(Dataset entries)
━━━━━━━━━━━━━━━━━━━━━━━━━━━━━━
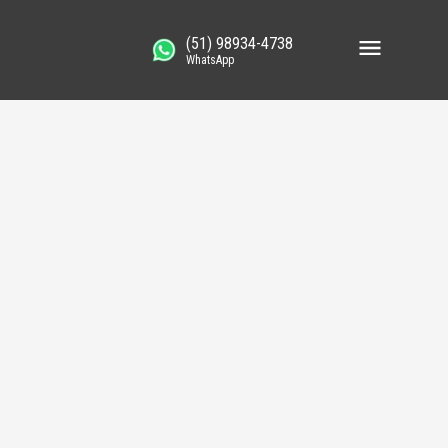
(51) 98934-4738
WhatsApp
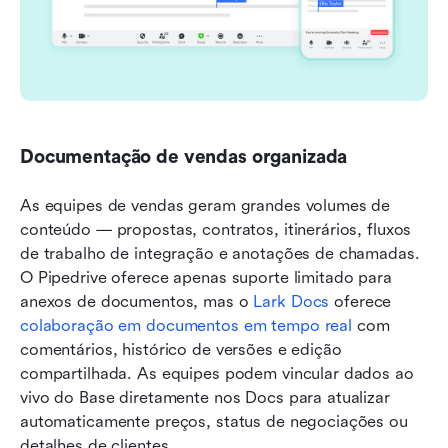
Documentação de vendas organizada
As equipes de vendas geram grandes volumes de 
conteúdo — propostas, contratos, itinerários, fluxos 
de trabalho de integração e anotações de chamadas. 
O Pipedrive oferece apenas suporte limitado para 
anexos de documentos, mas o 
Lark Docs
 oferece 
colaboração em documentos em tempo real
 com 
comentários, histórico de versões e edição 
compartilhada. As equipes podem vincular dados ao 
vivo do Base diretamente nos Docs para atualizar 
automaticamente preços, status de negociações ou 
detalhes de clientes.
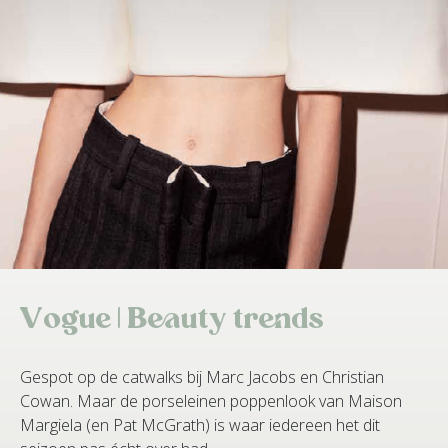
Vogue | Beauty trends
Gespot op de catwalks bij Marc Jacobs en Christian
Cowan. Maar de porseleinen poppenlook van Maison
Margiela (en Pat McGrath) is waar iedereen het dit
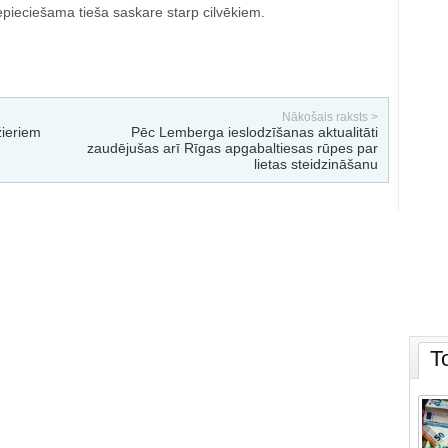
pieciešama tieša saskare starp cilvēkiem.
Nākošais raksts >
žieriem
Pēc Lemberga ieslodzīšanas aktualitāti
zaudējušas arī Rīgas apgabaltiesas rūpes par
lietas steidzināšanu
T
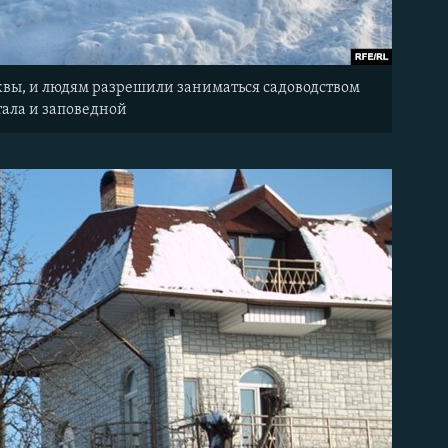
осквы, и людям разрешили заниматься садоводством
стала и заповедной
━━━━━━━━━━━━━━━━━━━━━━━━━━━━━━
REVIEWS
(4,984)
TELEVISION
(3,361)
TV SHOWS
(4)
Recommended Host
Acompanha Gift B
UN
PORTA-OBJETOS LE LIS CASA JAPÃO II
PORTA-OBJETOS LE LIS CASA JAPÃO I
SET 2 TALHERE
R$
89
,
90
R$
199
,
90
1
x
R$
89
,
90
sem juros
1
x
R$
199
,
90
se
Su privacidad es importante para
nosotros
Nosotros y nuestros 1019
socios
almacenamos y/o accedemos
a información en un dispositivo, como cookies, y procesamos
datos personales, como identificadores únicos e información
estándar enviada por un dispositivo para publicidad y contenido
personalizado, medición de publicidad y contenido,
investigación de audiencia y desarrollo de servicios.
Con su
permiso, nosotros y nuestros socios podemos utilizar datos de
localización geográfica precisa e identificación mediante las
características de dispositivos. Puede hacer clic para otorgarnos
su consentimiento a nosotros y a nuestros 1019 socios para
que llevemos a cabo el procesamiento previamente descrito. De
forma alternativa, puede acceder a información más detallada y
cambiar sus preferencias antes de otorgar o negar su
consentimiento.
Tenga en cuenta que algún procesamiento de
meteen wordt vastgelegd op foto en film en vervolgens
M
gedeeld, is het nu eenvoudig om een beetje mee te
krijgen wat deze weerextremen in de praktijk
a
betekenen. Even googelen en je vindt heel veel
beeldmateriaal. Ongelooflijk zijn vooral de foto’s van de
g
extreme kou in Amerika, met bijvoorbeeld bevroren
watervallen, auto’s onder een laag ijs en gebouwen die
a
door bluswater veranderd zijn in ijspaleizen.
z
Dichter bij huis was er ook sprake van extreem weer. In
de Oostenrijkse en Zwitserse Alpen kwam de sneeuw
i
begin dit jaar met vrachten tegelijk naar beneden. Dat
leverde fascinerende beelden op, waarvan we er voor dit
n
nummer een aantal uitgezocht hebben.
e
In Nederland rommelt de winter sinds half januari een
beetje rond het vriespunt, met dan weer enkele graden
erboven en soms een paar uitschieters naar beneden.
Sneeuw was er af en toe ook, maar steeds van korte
━━━━━━━━━━━━━━━━━━━━━━━━━━━━━━
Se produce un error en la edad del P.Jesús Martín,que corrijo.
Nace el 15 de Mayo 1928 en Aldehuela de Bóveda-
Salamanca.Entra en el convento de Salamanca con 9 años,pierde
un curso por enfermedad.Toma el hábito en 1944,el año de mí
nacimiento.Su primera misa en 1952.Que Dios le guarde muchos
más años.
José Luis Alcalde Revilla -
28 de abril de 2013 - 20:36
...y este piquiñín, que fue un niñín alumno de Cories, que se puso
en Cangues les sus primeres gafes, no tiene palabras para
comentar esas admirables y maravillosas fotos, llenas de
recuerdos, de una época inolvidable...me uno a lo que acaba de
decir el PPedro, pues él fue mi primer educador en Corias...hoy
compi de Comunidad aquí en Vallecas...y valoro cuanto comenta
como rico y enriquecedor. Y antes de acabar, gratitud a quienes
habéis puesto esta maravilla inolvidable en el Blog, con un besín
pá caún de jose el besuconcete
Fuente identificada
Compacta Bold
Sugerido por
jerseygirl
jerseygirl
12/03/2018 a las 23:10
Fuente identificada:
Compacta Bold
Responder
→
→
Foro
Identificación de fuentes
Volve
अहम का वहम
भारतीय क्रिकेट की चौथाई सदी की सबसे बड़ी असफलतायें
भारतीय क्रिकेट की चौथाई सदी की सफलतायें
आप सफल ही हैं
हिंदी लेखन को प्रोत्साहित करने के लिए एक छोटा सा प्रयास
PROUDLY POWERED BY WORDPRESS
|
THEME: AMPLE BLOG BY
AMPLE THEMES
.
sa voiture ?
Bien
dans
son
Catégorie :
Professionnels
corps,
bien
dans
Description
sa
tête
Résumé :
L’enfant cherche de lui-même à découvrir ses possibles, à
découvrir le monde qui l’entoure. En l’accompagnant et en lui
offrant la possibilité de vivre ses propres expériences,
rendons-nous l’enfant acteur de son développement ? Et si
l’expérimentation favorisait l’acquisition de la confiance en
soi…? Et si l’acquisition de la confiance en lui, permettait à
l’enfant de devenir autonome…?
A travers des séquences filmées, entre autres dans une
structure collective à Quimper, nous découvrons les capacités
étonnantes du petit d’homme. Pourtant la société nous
━━━━━━━━━━━━━━━━━━━━━━━━━━━━━━
Please transcribe only the lines in the records above running from the line that has "habéis puesto esta" through the line that has "étonnantes du petit", both included, exactly as they appear.

RESPONSE TO THE TASK.
habéis puesto esta maravilla inolvidable en el Blog, con un besín
pá caún de jose el besuconcete
Fuente identificada
Compacta Bold
Sugerido por
jerseygirl
jerseygirl
12/03/2018 a las 23:10
Fuente identificada:
Compacta Bold
Responder
→
→
Foro
Identificación de fuentes
Volve
अहम का वहम
भारतीय क्रिकेट की चौथाई सदी की सबसे बड़ी असफलतायें
भारतीय क्रिकेट की चौथाई सदी की सफलतायें
आप सफल ही हैं
हिंदी लेखन को प्रोत्साहित करने के लिए एक छोटा सा प्रयास
PROUDLY POWERED BY WORDPRESS
|
THEME: AMPLE BLOG BY
AMPLE THEMES
.
sa voiture ?
Bien
dans
son
Catégorie :
Professionnels
corps,
bien
dans
Description
sa
tête
Résumé :
L’enfant cherche de lui-même à découvrir ses possibles, à
découvrir le monde qui l’entoure. En l’accompagnant et en lui
offrant la possibilité de vivre ses propres expériences,
rendons-nous l’enfant acteur de son développement ? Et si
l’expérimentation favorisait l’acquisition de la confiance en
soi…? Et si l’acquisition de la confiance en lui, permettait à
l’enfant de devenir autonome…?
A travers des séquences filmées, entre autres dans une
structure collective à Quimper, nous découvrons les capacités
étonnantes du petit d’homme. Pourtant la société nous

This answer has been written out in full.